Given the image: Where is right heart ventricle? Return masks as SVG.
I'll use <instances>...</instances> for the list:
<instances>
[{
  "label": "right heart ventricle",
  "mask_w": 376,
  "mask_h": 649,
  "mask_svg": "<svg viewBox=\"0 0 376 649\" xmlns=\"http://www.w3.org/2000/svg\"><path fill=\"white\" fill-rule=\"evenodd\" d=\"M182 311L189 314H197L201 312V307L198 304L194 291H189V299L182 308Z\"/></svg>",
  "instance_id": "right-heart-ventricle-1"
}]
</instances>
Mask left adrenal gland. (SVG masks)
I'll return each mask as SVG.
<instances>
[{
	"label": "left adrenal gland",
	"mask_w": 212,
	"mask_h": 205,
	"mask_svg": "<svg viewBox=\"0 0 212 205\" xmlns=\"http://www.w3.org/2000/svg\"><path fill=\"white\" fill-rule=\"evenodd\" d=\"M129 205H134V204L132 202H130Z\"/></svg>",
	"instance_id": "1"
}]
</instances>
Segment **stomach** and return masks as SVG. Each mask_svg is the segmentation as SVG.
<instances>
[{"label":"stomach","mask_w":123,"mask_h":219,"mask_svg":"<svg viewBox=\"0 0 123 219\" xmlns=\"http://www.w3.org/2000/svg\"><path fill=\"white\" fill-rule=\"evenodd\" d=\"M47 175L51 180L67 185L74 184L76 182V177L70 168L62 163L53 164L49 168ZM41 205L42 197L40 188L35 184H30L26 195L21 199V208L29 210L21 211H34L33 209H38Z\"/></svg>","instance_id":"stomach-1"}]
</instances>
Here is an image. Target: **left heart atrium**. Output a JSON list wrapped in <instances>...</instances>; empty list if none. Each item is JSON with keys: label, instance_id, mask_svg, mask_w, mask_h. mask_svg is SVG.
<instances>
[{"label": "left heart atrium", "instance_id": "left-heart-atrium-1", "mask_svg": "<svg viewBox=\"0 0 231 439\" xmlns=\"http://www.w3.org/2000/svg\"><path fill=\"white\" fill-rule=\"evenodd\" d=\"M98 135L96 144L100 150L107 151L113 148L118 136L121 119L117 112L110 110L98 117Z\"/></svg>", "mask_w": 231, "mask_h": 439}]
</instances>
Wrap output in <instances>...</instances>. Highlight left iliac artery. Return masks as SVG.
--------------------------------------------------
PROBLEM REQUIREMENTS:
Please rewrite the entries above as a JSON list of strings, one string per line, leaving out any blank lines.

THE RESPONSE:
[
  "Given the image: Where is right heart ventricle? Return masks as SVG.",
  "I'll use <instances>...</instances> for the list:",
  "<instances>",
  "[{",
  "  \"label\": \"right heart ventricle\",",
  "  \"mask_w\": 376,",
  "  \"mask_h\": 649,",
  "  \"mask_svg\": \"<svg viewBox=\\\"0 0 376 649\\\" xmlns=\\\"http://www.w3.org/2000/svg\\\"><path fill=\\\"white\\\" fill-rule=\\\"evenodd\\\" d=\\\"M182 311L189 314H197L201 312V307L198 304L194 291H189V299L182 308Z\\\"/></svg>\",",
  "  \"instance_id\": \"right-heart-ventricle-1\"",
  "}]",
  "</instances>",
  "Mask left adrenal gland. (SVG masks)",
  "I'll return each mask as SVG.",
  "<instances>",
  "[{",
  "\t\"label\": \"left adrenal gland\",",
  "\t\"mask_w\": 212,",
  "\t\"mask_h\": 205,",
  "\t\"mask_svg\": \"<svg viewBox=\\\"0 0 212 205\\\" xmlns=\\\"http://www.w3.org/2000/svg\\\"><path fill=\\\"white\\\" fill-rule=\\\"evenodd\\\" d=\\\"M129 205H134V204L132 202H130Z\\\"/></svg>\",",
  "\t\"instance_id\": \"1\"",
  "}]",
  "</instances>",
  "Segment **stomach** and return masks as SVG. Each mask_svg is the segmentation as SVG.",
  "<instances>",
  "[{\"label\":\"stomach\",\"mask_w\":123,\"mask_h\":219,\"mask_svg\":\"<svg viewBox=\\\"0 0 123 219\\\" xmlns=\\\"http://www.w3.org/2000/svg\\\"><path fill=\\\"white\\\" fill-rule=\\\"evenodd\\\" d=\\\"M47 175L51 180L67 185L74 184L76 182V177L70 168L62 163L53 164L49 168ZM41 205L42 197L40 188L35 184H30L26 195L21 199V208L29 210L21 211H34L33 209H38Z\\\"/></svg>\",\"instance_id\":\"stomach-1\"}]",
  "</instances>",
  "Here is an image. Target: **left heart atrium**. Output a JSON list wrapped in <instances>...</instances>; empty list if none. Each item is JSON with keys: label, instance_id, mask_svg, mask_w, mask_h. mask_svg is SVG.",
  "<instances>",
  "[{\"label\": \"left heart atrium\", \"instance_id\": \"left-heart-atrium-1\", \"mask_svg\": \"<svg viewBox=\\\"0 0 231 439\\\" xmlns=\\\"http://www.w3.org/2000/svg\\\"><path fill=\\\"white\\\" fill-rule=\\\"evenodd\\\" d=\\\"M98 135L96 144L100 150L107 151L113 148L118 136L121 119L117 112L110 110L98 117Z\\\"/></svg>\", \"mask_w\": 231, \"mask_h\": 439}]",
  "</instances>",
  "Wrap output in <instances>...</instances>. Highlight left iliac artery. Return masks as SVG."
]